The Senator’s son had a dry fly outfit that was his treasure. Ted used the crudest kind of hook and line for bait casting. The subject was one of keen rivalry between them.

“Dad always prayed: ‘May the East wind never blow,’ when we went fishing down in Maine,” dogmatized Ace.

“Well, Pop was born in Illinois, and he used to say, ‘When the wind is in the South, it blows your bait into a fish’s mouth.’”

“Huh! That may be poetry, but we don’t have much of any wind out here except the west wind. And if we wait for a cloudy day in this neck o’ the world, we’ll wait till September.”

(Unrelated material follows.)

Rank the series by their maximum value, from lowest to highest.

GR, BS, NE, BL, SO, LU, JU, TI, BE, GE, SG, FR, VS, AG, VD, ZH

“All the same,” insisted Ted, “trout do bite best when it rains, because, don’t you see, the big fellows lie on the bottom, just gobbling up the worms the rain washes down to them.”

“They won’t rise to a fly in the rain.”

“Well, I dunno anything about dry flies, though I sh’d think they couldn’t see the fly up on the surface, with the water all r’iled the way it gets in a storm.”

“No more can they when the sun glares.”

“Well, then, you better choose the shady spots. I don’t see sign n’r symptom of even a wind cloud to-day.”—And yet, even as he gazed argumentatively at the horizon, a pink-white bank of cumulus began drifting into view in the niche between two distant peaks.

“Gosh! It’s sunset already,” exclaimed Ted.